この子すごくかわいいですね。アーカイブ見ようと思います。

 

21 :名無しのヒロ友:20XX(土)XX:XX

 

ヒロちゃんが天使すぎて速攻で荒らしが改心するの図

 

22 :名無しのヒロ友:20XX(土)XX:XX

 

めっちゃ早口で言ってそう。

 

23 :名無しのヒロ友:20XX(土)XX:XX

 

で、>>20は救出はいらんのか?

 

24 :名無しのヒロ友:20XX(土)XX:XX

 

あ、大丈夫です。ありがとうございます。自分、シェルターみたいなところにいるんで、一年くらいは問題ないです。そんな事態になってるとは露知らず……。お恥ずかしい限り。

 

25 :名無しのヒロ友:20XX(土)XX:XX

 

ゾンビ避け効果はヒロちゃん曰く50パーセントくらいの確率らしいから油断はできないが、何人かで徒党を組んでいけばほぼ大丈夫だ。避難所の誰かを誘ってそっち行ってみるよ。

 

26 :名無しのヒロ友:20XX(土)XX:XX

 

本当にありがとう。やべえ。マジで涙出てきた。

 

27 :名無しのヒロ友:20XX(土)XX:XX

 

やべえな。オレたちマジでヒーローの友達みたいなことしてるんじゃね?

 

 

「なんかうれしいな」

 

 ボクを基点にして、なんとかゾンビだらけの世界を生き残ろうとしている。

 

 ピンクさんも言ってたけど、こころの連帯はゾンビにはできない。

 ボクはボクのノードを自分の生存に有利なように動かしているだけで、ゾンビさんたちと友達なわけではないから。

 

「いろいろと危険なことも増えますが、先輩がうれしそうでなによりです」

 

「後輩ちゃんもありがとうね。さっきは顔バレしなくてもよかったのに」

 

「ふ」

 

「ふ?」

 

「ふへへ。先輩に褒められました」

 

「だらしない顔になってる」

 

「今日は先輩のお口のついたリコーダーももらえたし、良い一日でした」

 

「うん。
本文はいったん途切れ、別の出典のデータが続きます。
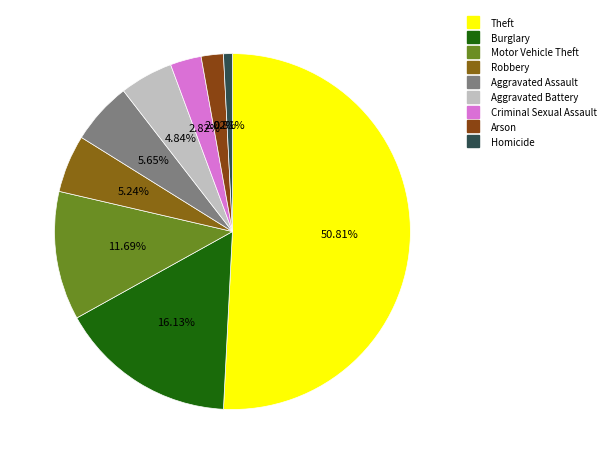

Count the number of slices in the pie.

9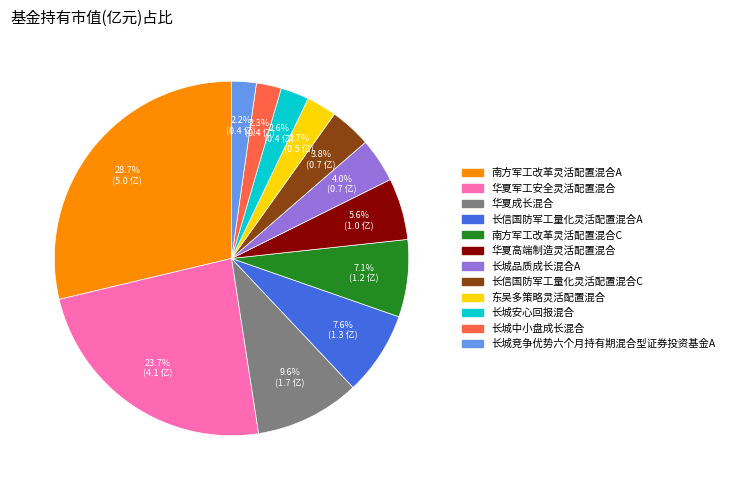

To the nearest percent, what is the difference between the 长信国防军工量化灵活配置混合C and 华夏高端制造灵活配置混合 slice percentages?

2%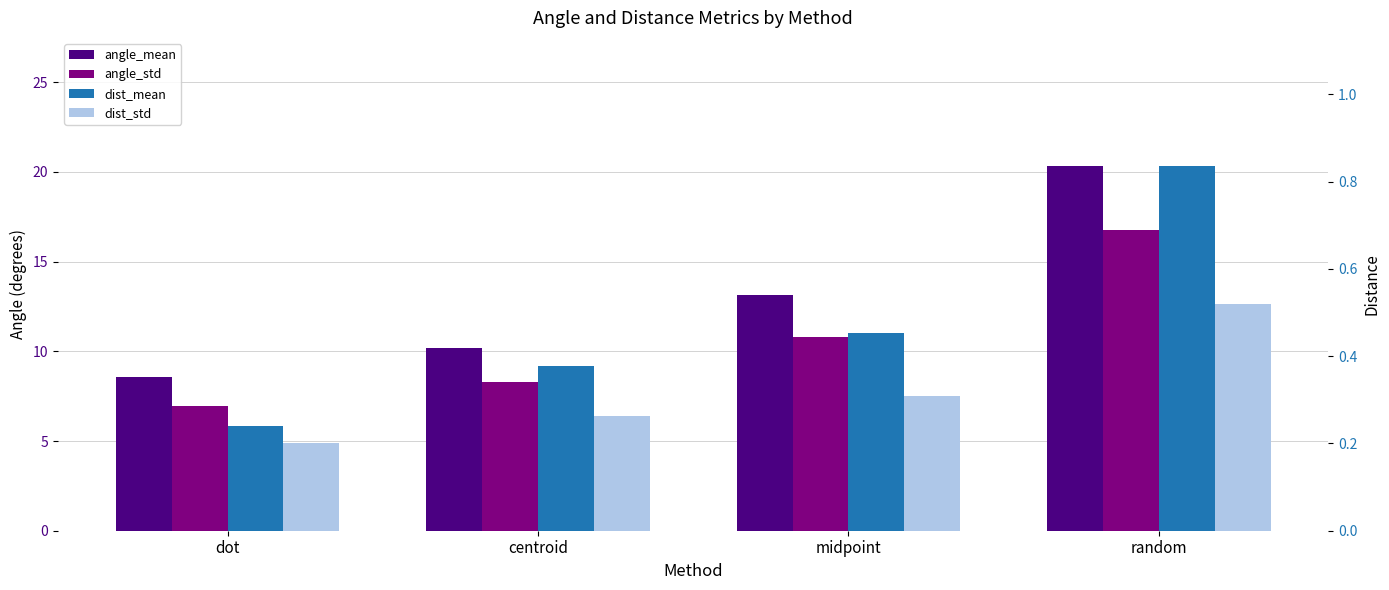

Reading left to right, list all the values displayed in this chart.

angle_mean: dot=8.6	centroid=10.2	midpoint=13.1	random=20.4
angle_std: dot=6.9	centroid=8.3	midpoint=10.8	random=16.7
dist_mean: dot=0.2	centroid=0.4	midpoint=0.5	random=0.8
dist_std: dot=0.2	centroid=0.3	midpoint=0.3	random=0.5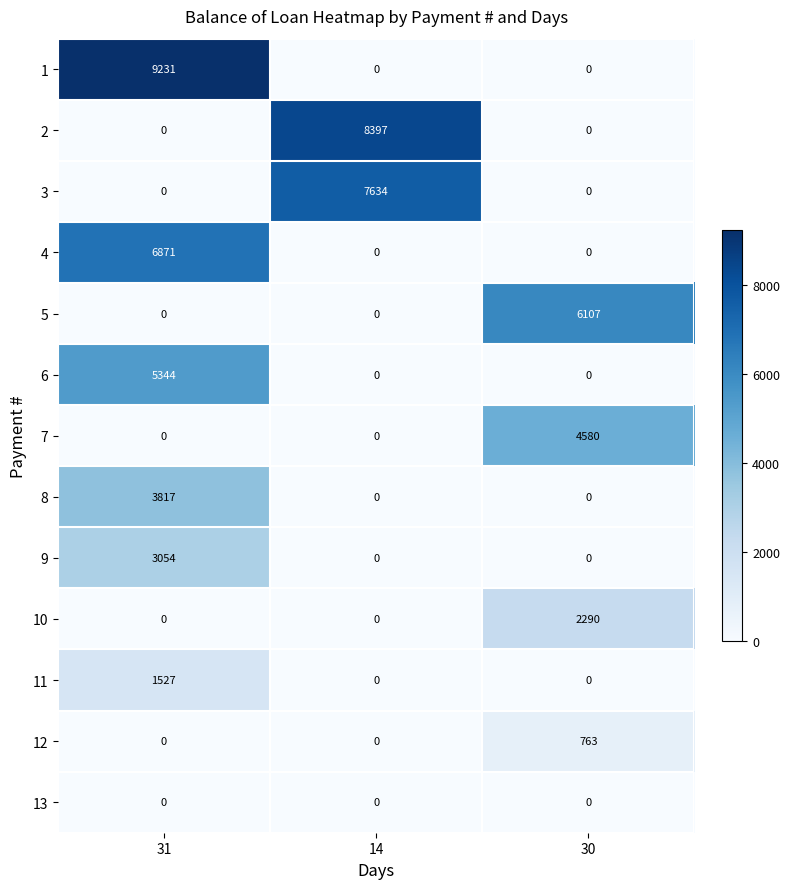

What is the average value of the 3 series?

2545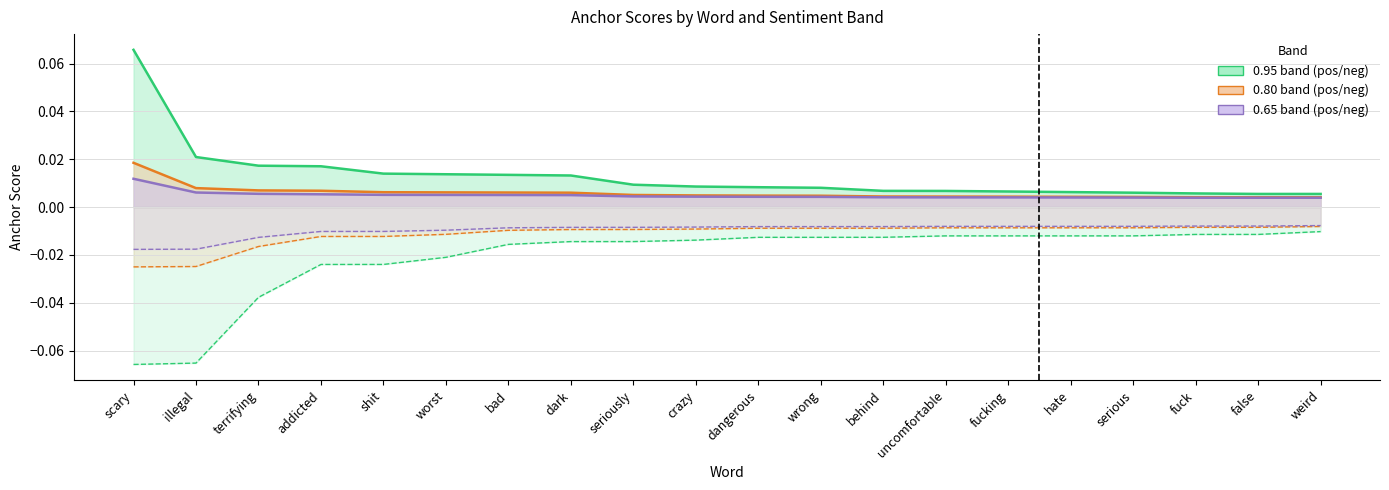

At fuck, list the series in order from smallest to largest.

0.95-negative anchor score, 0.8-negative anchor score, 0.65-negative anchor score, 0.65-positive anchor score, 0.8-positive anchor score, 0.95-positive anchor score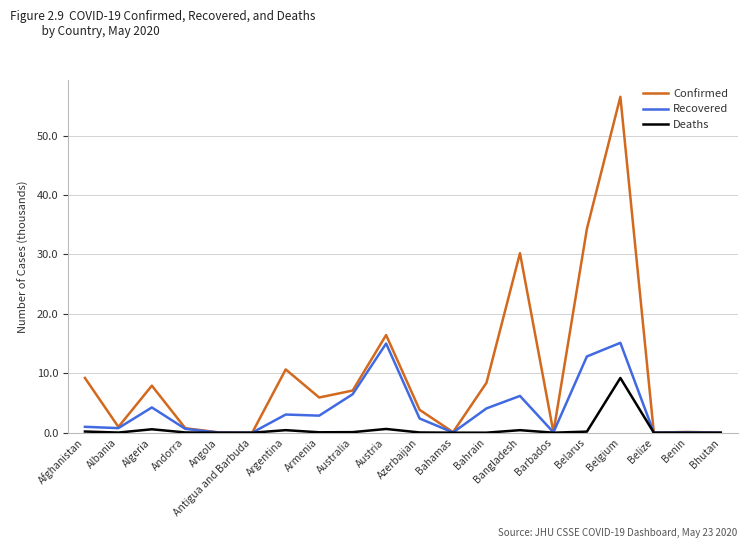

What is the spread (max minus min) of values at Belgium?

47.3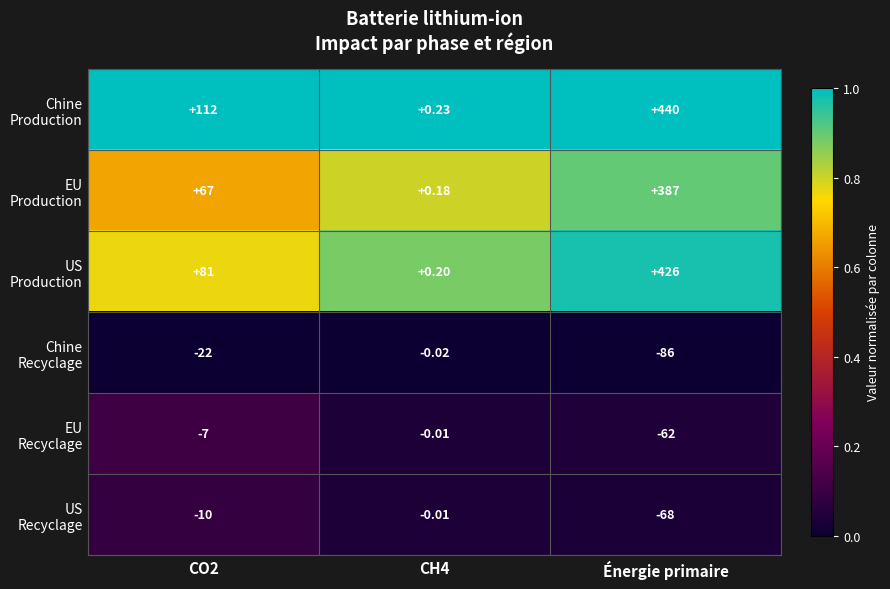

At which category does the chart reach its peak across all series?

Énergie primaire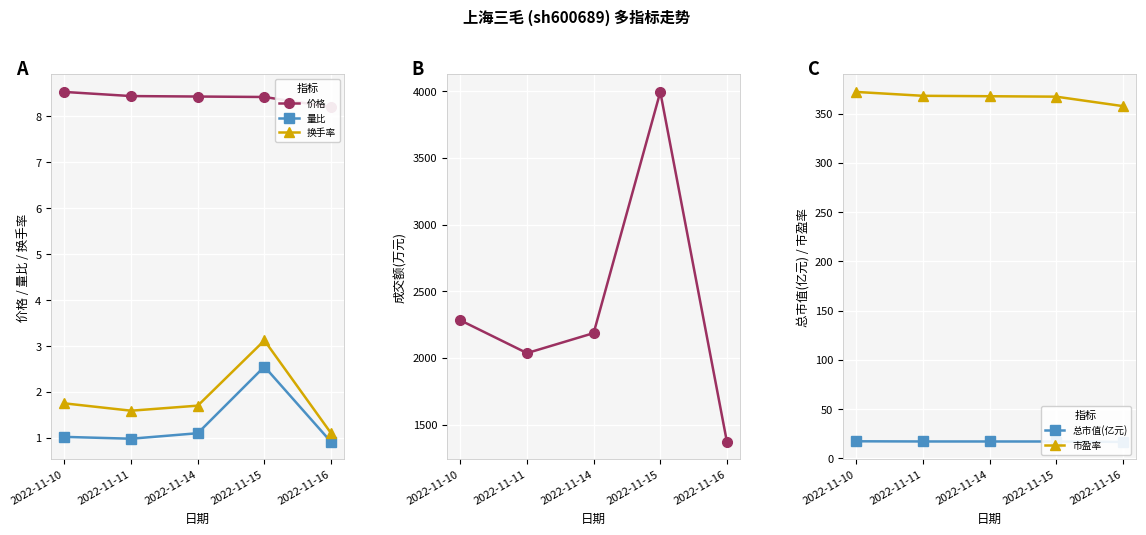

Which series has the largest range (max minus min)?

成交额(万元)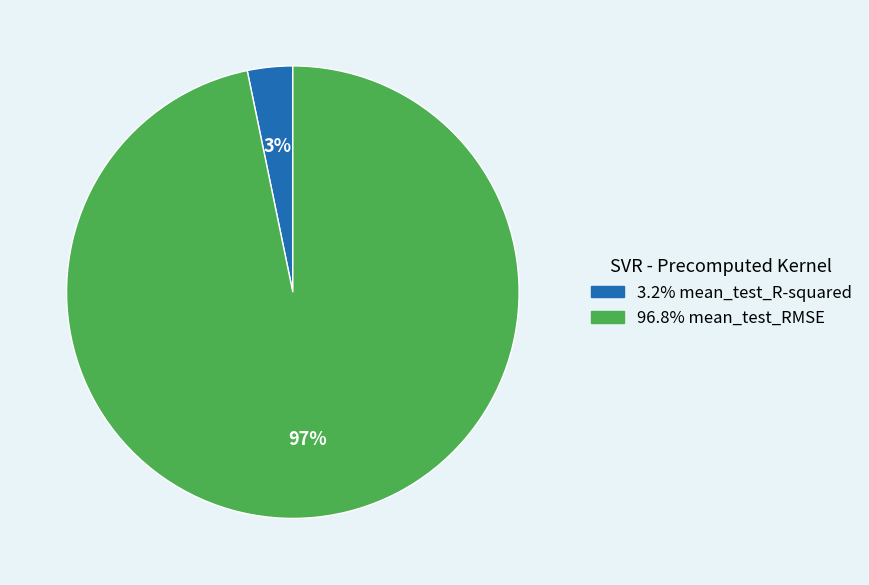

Does any single category account for the majority?

Yes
まあ……あげたのは本当だから何もいわないけどね」

 

 あとで練習と称して舐められそうな気がするけど、それも何も言わないことにする。自分のお部屋でやるぶんには自由だしね。ちょっとゾワンってするけど。

 

「じゃあ、そろそろ配信を終わろうかなと思います」

 

『待って』『やめないで』『ヒロちゃん様ぁ』『いかないで』『待ってくれ! ヒロちゃん』

 

 みんな名残惜しそうにしてくれてる。

 

 うれしいな。

 

 って、あれ? 今のピンクさんかな。ピンクさんもめっちゃ高速でヒロ友になじんでるけど、さすがに待ってくれの重みが違う。ボクのことはゾンビ対策のパートナーとして捉えてる節があるからね。

 

「どうしたの? ピンクさん」

 

『ヒロちゃんの声を分析していると、可聴域にかすかに異音が聞こえる』

 

 ん?

 

 ボクの聴力は既に人間の域を超えている。

 でも、ボクの意識は人間のときのままだ。つまり、教室の先生の声みたいに、聞こえてはいるけれども、意識の外に置いてる音も多い。

 

 そうじゃないと聞こえすぎてしまってわずらわしいから。

 意識すると――、確かに聞こえてきた。

 羽音みたいな小さな音。

 

『おそらく光学迷彩と消音機能を搭載した軍用の――』

 

 ドローン。

 

 いつのまにか、ボクたちは多数のドローンに囲まれているみたいだった。




高周波は遠くまで届かない。


衝撃の事実に衝撃を受けているのはわたしでした。はい……。
コメいただきまして、修正しました。

じゃあ、低周波な音だしたらいいんじゃねとも思ったんですが、超低周波は人間じゃ出せないみたいです。楽器も無理。

それとTSしている主人公は高い音を出せるほうがなんというかロマンがあるような。